Reference for this theorem: $a, b$ coprime, $f(k) := ka \bmod b$, then $f$ is bijection on $\lbrace 0, …, b−1 \rbrace$.

Question

I need to use the following theorem in a paper but have to expect that some of the audience (physicists) is not familiar with it, so I would like to reference it:

Let $a$ and $b$ be two coprime integers. Let $f(k) := ka \bmod b$. Then $$k≠j ⇒ f(k) ≠ f(j) \quad ∀ k,j ∈ \left\lbrace 0, …, b-1 \right\rbrace$$ or with other words: $f$ is a bijection on $\left\lbrace 0, …, b-1 \right\rbrace$.

What is the name of this theorem and if it does not have one, what is a sligthly more general theorem to reference instead? If even this does not exist, I am interested in a citable reference for this.

I have gone through Wikipedia’s lists of theorems and lemmas and checked everything named by less than two persons and did not find anything.

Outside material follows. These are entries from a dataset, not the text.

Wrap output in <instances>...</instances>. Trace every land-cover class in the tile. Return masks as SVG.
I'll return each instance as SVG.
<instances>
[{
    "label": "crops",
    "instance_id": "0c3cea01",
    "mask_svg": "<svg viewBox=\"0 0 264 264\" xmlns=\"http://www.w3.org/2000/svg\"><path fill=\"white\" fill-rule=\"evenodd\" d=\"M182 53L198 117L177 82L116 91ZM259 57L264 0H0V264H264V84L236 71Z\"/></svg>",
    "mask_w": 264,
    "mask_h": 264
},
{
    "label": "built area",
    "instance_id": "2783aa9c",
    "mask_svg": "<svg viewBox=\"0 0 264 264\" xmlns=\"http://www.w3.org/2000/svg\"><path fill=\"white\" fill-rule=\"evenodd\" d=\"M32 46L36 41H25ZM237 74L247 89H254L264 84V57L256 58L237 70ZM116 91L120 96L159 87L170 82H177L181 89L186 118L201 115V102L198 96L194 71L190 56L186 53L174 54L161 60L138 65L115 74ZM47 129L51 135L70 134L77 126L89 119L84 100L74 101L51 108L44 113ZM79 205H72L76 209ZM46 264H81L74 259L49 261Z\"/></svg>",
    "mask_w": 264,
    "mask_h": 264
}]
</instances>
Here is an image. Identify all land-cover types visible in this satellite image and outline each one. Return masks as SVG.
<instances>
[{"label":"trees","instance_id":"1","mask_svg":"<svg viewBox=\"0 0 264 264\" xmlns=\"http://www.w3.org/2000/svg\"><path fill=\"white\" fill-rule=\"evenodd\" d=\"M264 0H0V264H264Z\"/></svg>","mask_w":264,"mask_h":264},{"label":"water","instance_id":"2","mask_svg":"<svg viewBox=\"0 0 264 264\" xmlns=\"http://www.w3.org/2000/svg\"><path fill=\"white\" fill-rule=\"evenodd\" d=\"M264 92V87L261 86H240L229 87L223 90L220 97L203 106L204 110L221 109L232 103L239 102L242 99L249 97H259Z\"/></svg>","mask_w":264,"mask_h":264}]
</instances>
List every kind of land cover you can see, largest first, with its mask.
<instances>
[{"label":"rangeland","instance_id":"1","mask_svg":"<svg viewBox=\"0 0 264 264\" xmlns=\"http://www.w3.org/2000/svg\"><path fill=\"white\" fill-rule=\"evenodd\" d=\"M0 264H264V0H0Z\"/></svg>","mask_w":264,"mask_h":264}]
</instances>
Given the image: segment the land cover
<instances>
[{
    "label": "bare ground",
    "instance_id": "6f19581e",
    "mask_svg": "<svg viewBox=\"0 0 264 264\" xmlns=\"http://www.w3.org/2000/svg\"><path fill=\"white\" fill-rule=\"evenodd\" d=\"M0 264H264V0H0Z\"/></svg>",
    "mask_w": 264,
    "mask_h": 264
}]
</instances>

I also checked a few books on number theory and did not find this statement.

Note that I am not looking for a proof (I can do that myself).

Answer 1

Proposition 2.1.13 from Elementary Number Theory: Primes, Congruences, and Secrets by William Stein (freely available on his site) is:

If $\text{gcd}(a,n) = 1$, then the equation $ax ≡ b ~(\text{mod } n)$ has a solution, and that solution is unique modulo $n$.

From there, it is only a small step to the required statement.

Answer 2

I don't think it has a name, but it follows from this fact:

If $X$ is finite then $f: X \to X$ is a bijection iff it is an injection iff it is a surjection.

You could also phrase the specific instance of that fact as follows:

Since $a$ is a unit mod $b$, the map $k \mapsto ka$ is a bijection.

If you want to get down to the details, you could say that $f$ is injective because

If $\gcd(a,b)=1$ and $b$ divides $ac$, then $b$ divides $c$.

This is an extension of Euclid's lemma and, like it, follows from Bézout's identity.